Copy the lines below word for word, leaving out the pictures.

[Stored data entries]
═══
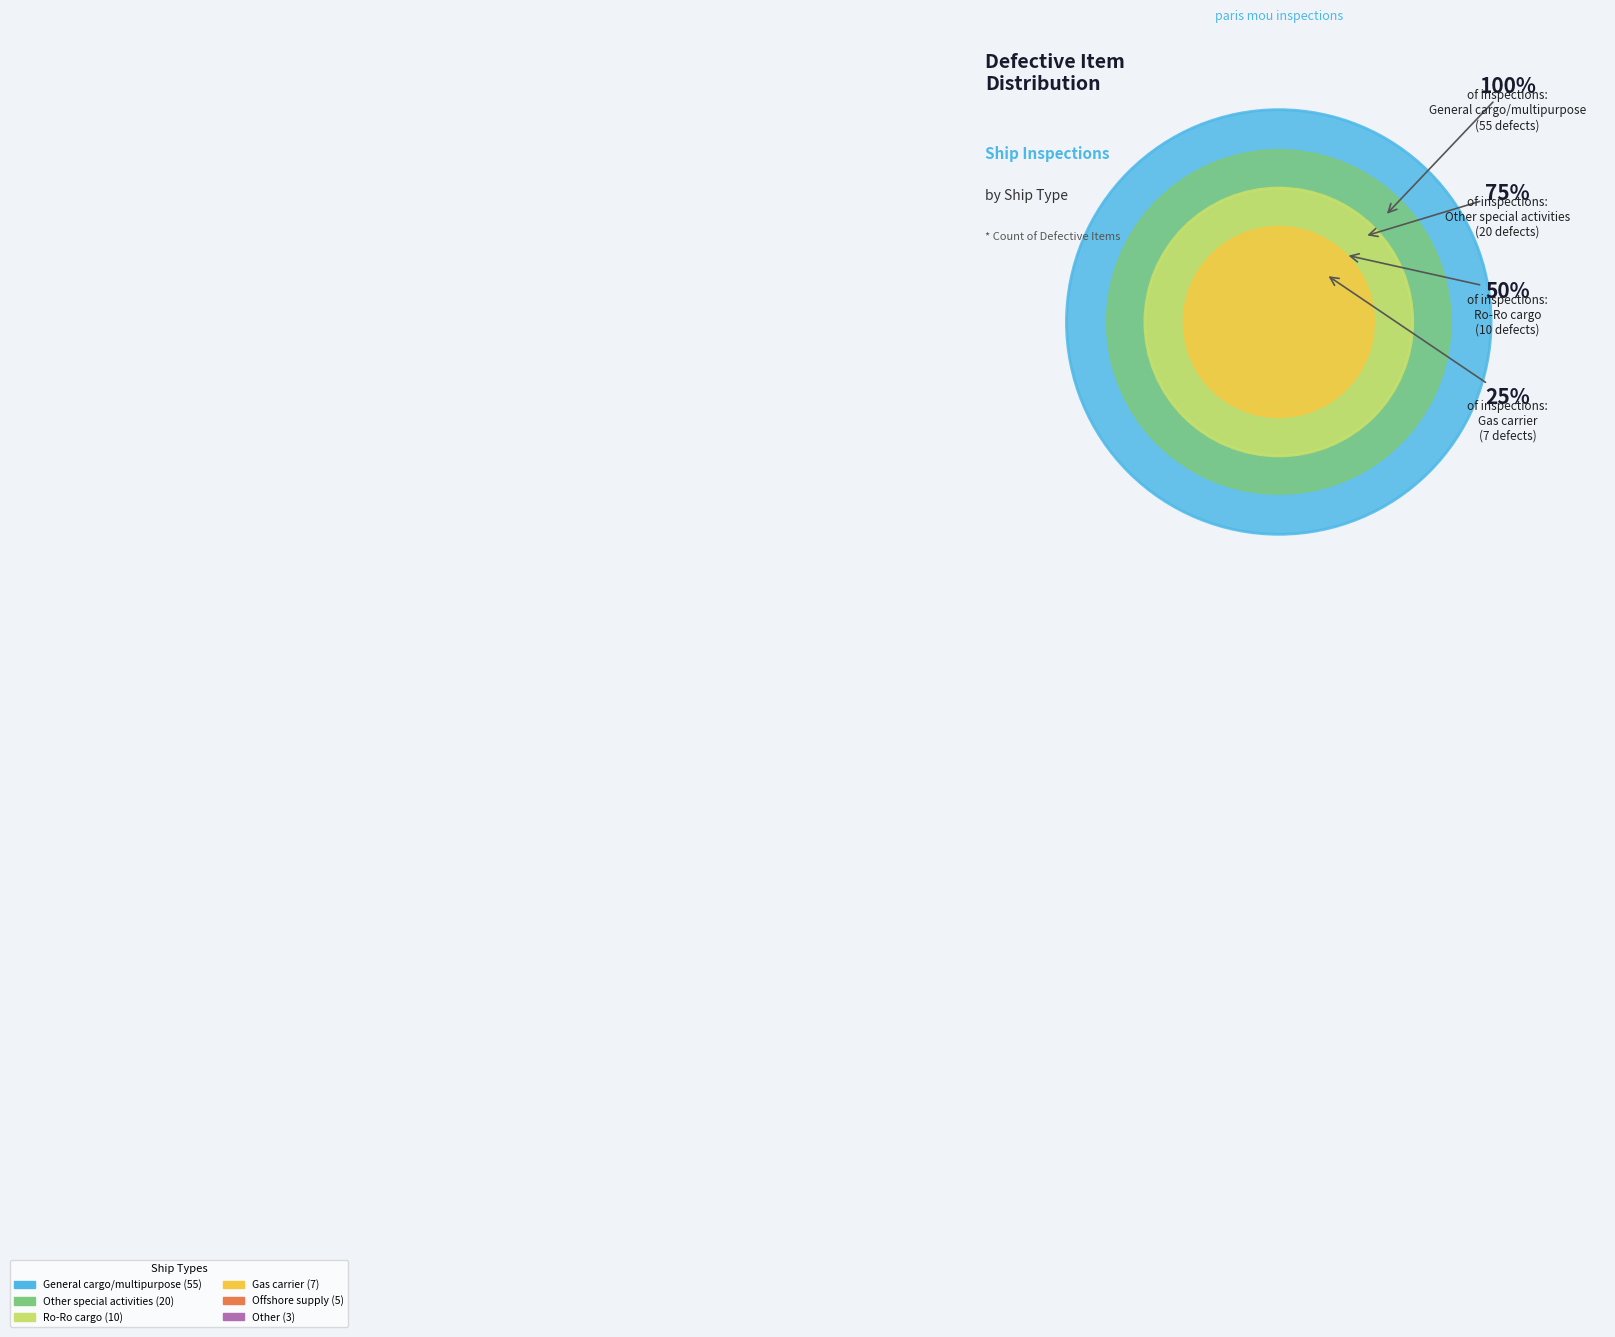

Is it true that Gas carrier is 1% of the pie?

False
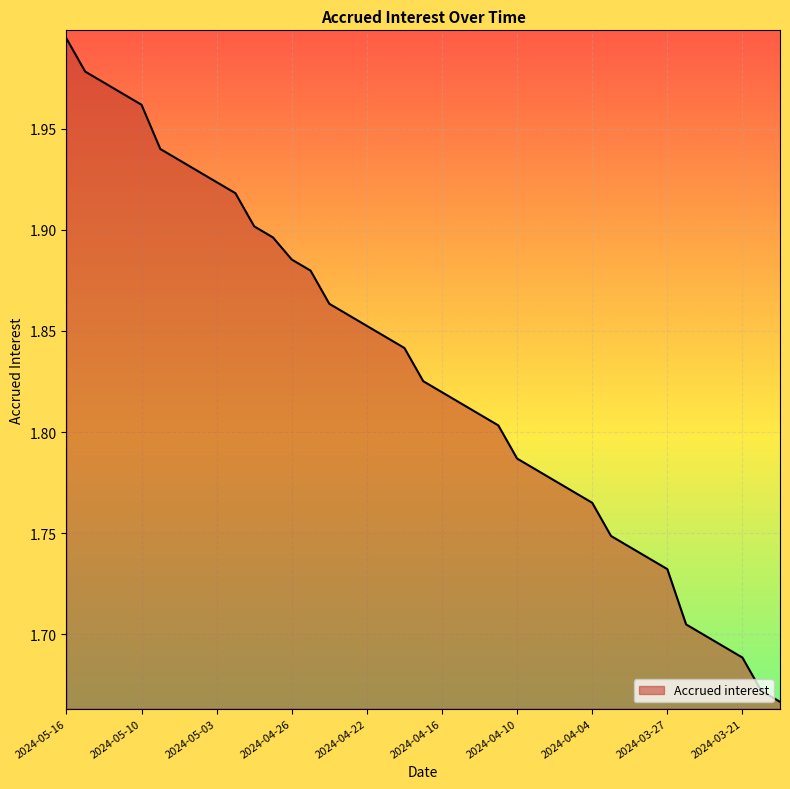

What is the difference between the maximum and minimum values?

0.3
═══
**EXERCISE SOLUTION:**
Is it true that Gas carrier is 1% of the pie?

False

What is the difference between the maximum and minimum values?

0.3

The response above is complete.